+++ DATA FOR ANALYSIS
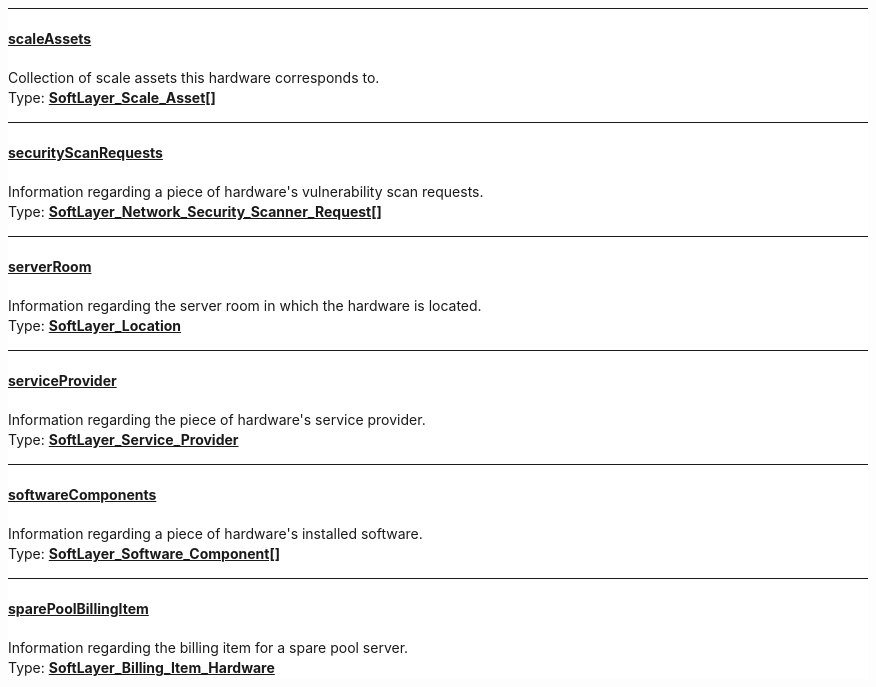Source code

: 
</div>
<div class="prop-row">

-----
[scaleAssets]: #scaleassets
#### [scaleAssets]
Collection of scale assets this hardware corresponds to.  
<span class="type-label">Type: </span>**<a href='/reference/datatypes/SoftLayer_Scale_Asset'>SoftLayer_Scale_Asset[] </a>**


</div>
<div class="prop-row">

-----
[securityScanRequests]: #securityscanrequests
#### [securityScanRequests]
Information regarding a piece of hardware's vulnerability scan requests.  
<span class="type-label">Type: </span>**<a href='/reference/datatypes/SoftLayer_Network_Security_Scanner_Request'>SoftLayer_Network_Security_Scanner_Request[] </a>**


</div>
<div class="prop-row">

-----
[serverRoom]: #serverroom
#### [serverRoom]
Information regarding the server room in which the hardware is located.  
<span class="type-label">Type: </span>**<a href='/reference/datatypes/SoftLayer_Location'>SoftLayer_Location </a>**


</div>
<div class="prop-row">

-----
[serviceProvider]: #serviceprovider
#### [serviceProvider]
Information regarding the piece of hardware's service provider.  
<span class="type-label">Type: </span>**<a href='/reference/datatypes/SoftLayer_Service_Provider'>SoftLayer_Service_Provider </a>**


</div>
<div class="prop-row">

-----
[softwareComponents]: #softwarecomponents
#### [softwareComponents]
Information regarding a piece of hardware's installed software.  
<span class="type-label">Type: </span>**<a href='/reference/datatypes/SoftLayer_Software_Component'>SoftLayer_Software_Component[] </a>**


</div>
<div class="prop-row">

-----
[sparePoolBillingItem]: #sparepoolbillingitem
#### [sparePoolBillingItem]
Information regarding the billing item for a spare pool server.  
<span class="type-label">Type: </span>**<a href='/reference/datatypes/SoftLayer_Billing_Item_Hardware'>SoftLayer_Billing_Item_Hardware </a>**


[accountId]: #accountid
[bareMetalInstanceFlag]: #baremetalinstanceflag
[domain]: #domain
[fullyQualifiedDomainName]: #fullyqualifieddomainname
[hardwareStatusId]: #hardwarestatusid
[hostname]: #hostname
[id]: #id
[manufacturerSerialNumber]: #manufacturerserialnumber
[notes]: #notes
[postInstallScriptUri]: #postinstallscripturi
[provisionDate]: #provisiondate
[serialNumber]: #serialnumber
[serviceProviderId]: #serviceproviderid
[serviceProviderResourceId]: #serviceproviderresourceid
[account]: #account
[activeComponents]: #activecomponents
[activeNetworkMonitorIncident]: #activenetworkmonitorincident
[allPowerComponents]: #allpowercomponents
[allowedHost]: #allowedhost
[allowedNetworkStorage]: #allowednetworkstorage
[allowedNetworkStorageReplicas]: #allowednetworkstoragereplicas
[antivirusSpywareSoftwareComponent]: #antivirusspywaresoftwarecomponent
[attributes]: #attributes
[averageDailyPublicBandwidthUsage]: #averagedailypublicbandwidthusage
[backendNetworkComponents]: #backendnetworkcomponents
[backendRouters]: #backendrouters
[bandwidthAllocation]: #bandwidthallocation
[bandwidthAllotmentDetail]: #bandwidthallotmentdetail
[benchmarkCertifications]: #benchmarkcertifications
[billingItem]: #billingitem
[billingItemFlag]: #billingitemflag
[blockCancelBecauseDisconnectedFlag]: #blockcancelbecausedisconnectedflag
[businessContinuanceInsuranceFlag]: #businesscontinuanceinsuranceflag
[childrenHardware]: #childrenhardware
[components]: #components
[continuousDataProtectionSoftwareComponent]: #continuousdataprotectionsoftwarecomponent
[currentBillableBandwidthUsage]: #currentbillablebandwidthusage
[datacenter]: #datacenter
[datacenterName]: #datacentername
[daysInSparePool]: #daysinsparepool
[downlinkHardware]: #downlinkhardware
[downlinkNetworkHardware]: #downlinknetworkhardware
[downlinkServers]: #downlinkservers
[downlinkVirtualGuests]: #downlinkvirtualguests
[downstreamHardwareBindings]: #downstreamhardwarebindings
[downstreamNetworkHardware]: #downstreamnetworkhardware
[downstreamNetworkHardwareWithIncidents]: #downstreamnetworkhardwarewithincidents
[downstreamServers]: #downstreamservers
[downstreamVirtualGuests]: #downstreamvirtualguests
[driveControllers]: #drivecontrollers
[evaultNetworkStorage]: #evaultnetworkstorage
[firewallServiceComponent]: #firewallservicecomponent
[fixedConfigurationPreset]: #fixedconfigurationpreset
[frontendNetworkComponents]: #frontendnetworkcomponents
[frontendRouters]: #frontendrouters
[globalIdentifier]: #globalidentifier
[hardDrives]: #harddrives
[hardwareChassis]: #hardwarechassis
[hardwareFunction]: #hardwarefunction
[hardwareFunctionDescription]: #hardwarefunctiondescription
[hardwareStatus]: #hardwarestatus
[hasTrustedPlatformModuleBillingItemFlag]: #hastrustedplatformmodulebillingitemflag
[hostIpsSoftwareComponent]: #hostipssoftwarecomponent
[hourlyBillingFlag]: #hourlybillingflag
[inboundBandwidthUsage]: #inboundbandwidthusage
[inboundPublicBandwidthUsage]: #inboundpublicbandwidthusage
[lastTransaction]: #lasttransaction
[latestNetworkMonitorIncident]: #latestnetworkmonitorincident
[location]: #location
[locationPathString]: #locationpathstring
[lockboxNetworkStorage]: #lockboxnetworkstorage
[managedResourceFlag]: #managedresourceflag
[memory]: #memory
[memoryCapacity]: #memorycapacity
[metricTrackingObject]: #metrictrackingobject
[modules]: #modules
[monitoringAgents]: #monitoringagents
[monitoringRobot]: #monitoringrobot
[monitoringServiceComponent]: #monitoringservicecomponent
[monitoringServiceEligibilityFlag]: #monitoringserviceeligibilityflag
[monitoringServiceFlag]: #monitoringserviceflag
[motherboard]: #motherboard
[networkCards]: #networkcards
[networkComponents]: #networkcomponents
[networkGatewayMember]: #networkgatewaymember
[networkGatewayMemberFlag]: #networkgatewaymemberflag
[networkMonitorAttachedDownHardware]: #networkmonitorattacheddownhardware
[networkMonitorAttachedDownVirtualGuests]: #networkmonitorattacheddownvirtualguests
[networkMonitorIncidents]: #networkmonitorincidents
[networkMonitors]: #networkmonitors
[networkStatus]: #networkstatus
[networkStatusAttribute]: #networkstatusattribute
[networkStorage]: #networkstorage
[networkVlans]: #networkvlans
[nextBillingCycleBandwidthAllocation]: #nextbillingcyclebandwidthallocation
[notesHistory]: #noteshistory
[nvRamCapacity]: #nvramcapacity
[nvRamComponentModels]: #nvramcomponentmodels
[operatingSystemReferenceCode]: #operatingsystemreferencecode
[outboundBandwidthUsage]: #outboundbandwidthusage
[outboundPublicBandwidthUsage]: #outboundpublicbandwidthusage
[parentBay]: #parentbay
[parentHardware]: #parenthardware
[pointOfPresenceLocation]: #pointofpresencelocation
[powerComponents]: #powercomponents
[powerSupply]: #powersupply
[primaryIpAddress]: #primaryipaddress
[privateNetworkOnlyFlag]: #privatenetworkonlyflag
[processorCoreAmount]: #processorcoreamount
[processorPhysicalCoreAmount]: #processorphysicalcoreamount
[processors]: #processors
[rack]: #rack
[raidControllers]: #raidcontrollers
[recentEvents]: #recentevents
[remoteManagementAccounts]: #remotemanagementaccounts
[remoteManagementComponent]: #remotemanagementcomponent
[resourceConfigurations]: #resourceconfigurations
[resourceGroupMemberReferences]: #resourcegroupmemberreferences
[resourceGroupRoles]: #resourcegrouproles
[resourceGroups]: #resourcegroups
[routers]: #routers
[sshKeys]: #sshkeys
[storageNetworkComponents]: #storagenetworkcomponents
[tagReferences]: #tagreferences
[topLevelLocation]: #toplevellocation
[upgradeRequest]: #upgraderequest
[uplinkHardware]: #uplinkhardware
[uplinkNetworkComponents]: #uplinknetworkcomponents
[userData]: #userdata
[users]: #users
[virtualChassis]: #virtualchassis
[virtualChassisSiblings]: #virtualchassissiblings
[virtualHost]: #virtualhost
[virtualLicenses]: #virtuallicenses
[virtualRack]: #virtualrack
[virtualRackId]: #virtualrackid
[virtualRackName]: #virtualrackname
[virtualizationPlatform]: #virtualizationplatform
[activeComponentCount]: #activecomponentcount
[activeNetworkMonitorIncidentCount]: #activenetworkmonitorincidentcount
[allPowerComponentCount]: #allpowercomponentcount
[allowedNetworkStorageCount]: #allowednetworkstoragecount
[allowedNetworkStorageReplicaCount]: #allowednetworkstoragereplicacount
[attributeCount]: #attributecount
[backendNetworkComponentCount]: #backendnetworkcomponentcount
[backendRouterCount]: #backendroutercount
[benchmarkCertificationCount]: #benchmarkcertificationcount
[childrenHardwareCount]: #childrenhardwarecount
[componentCount]: #componentcount
[downlinkHardwareCount]: #downlinkhardwarecount
[downlinkNetworkHardwareCount]: #downlinknetworkhardwarecount
[downlinkServerCount]: #downlinkservercount
[downlinkVirtualGuestCount]: #downlinkvirtualguestcount
[downstreamHardwareBindingCount]: #downstreamhardwarebindingcount
[downstreamNetworkHardwareCount]: #downstreamnetworkhardwarecount
[downstreamNetworkHardwareWithIncidentCount]: #downstreamnetworkhardwarewithincidentcount
[downstreamServerCount]: #downstreamservercount
[downstreamVirtualGuestCount]: #downstreamvirtualguestcount
[driveControllerCount]: #drivecontrollercount
[evaultNetworkStorageCount]: #evaultnetworkstoragecount
[frontendNetworkComponentCount]: #frontendnetworkcomponentcount
[frontendRouterCount]: #frontendroutercount
[hardDriveCount]: #harddrivecount
[memoryCount]: #memorycount
[moduleCount]: #modulecount
[monitoringAgentCount]: #monitoringagentcount
[networkCardCount]: #networkcardcount
[networkComponentCount]: #networkcomponentcount
[networkMonitorAttachedDownHardwareCount]: #networkmonitorattacheddownhardwarecount
[networkMonitorAttachedDownVirtualGuestCount]: #networkmonitorattacheddownvirtualguestcount
[networkMonitorCount]: #networkmonitorcount
[networkMonitorIncidentCount]: #networkmonitorincidentcount
[networkStorageCount]: #networkstoragecount
[networkVlanCount]: #networkvlancount
[notesHistoryCount]: #noteshistorycount
[nvRamComponentModelCount]: #nvramcomponentmodelcount
[powerComponentCount]: #powercomponentcount
[powerSupplyCount]: #powersupplycount
[processorCount]: #processorcount
[raidControllerCount]: #raidcontrollercount
[recentEventCount]: #recenteventcount
[remoteManagementAccountCount]: #remotemanagementaccountcount
[resourceConfigurationCount]: #resourceconfigurationcount
[resourceGroupCount]: #resourcegroupcount
[resourceGroupMemberReferenceCount]: #resourcegroupmemberreferencecount
[resourceGroupRoleCount]: #resourcegrouprolecount
[routerCount]: #routercount
[scaleAssetCount]: #scaleassetcount
[securityScanRequestCount]: #securityscanrequestcount
[softwareComponentCount]: #softwarecomponentcount
[sshKeyCount]: #sshkeycount
[storageNetworkComponentCount]: #storagenetworkcomponentcount
[tagReferenceCount]: #tagreferencecount
[uplinkNetworkComponentCount]: #uplinknetworkcomponentcount
[userCount]: #usercount
[userDataCount]: #userdatacount
[virtualChassisSiblingCount]: #virtualchassissiblingcount
[virtualLicenseCount]: #virtuallicensecount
++++++
EXERCISE BRIEF => Every line that holds the string "piece" must be copied from the records above.

EXERCISE RESULT =>
Information regarding a piece of hardware's vulnerability scan requests.  
Information regarding the piece of hardware's service provider.  
Information regarding a piece of hardware's installed software.  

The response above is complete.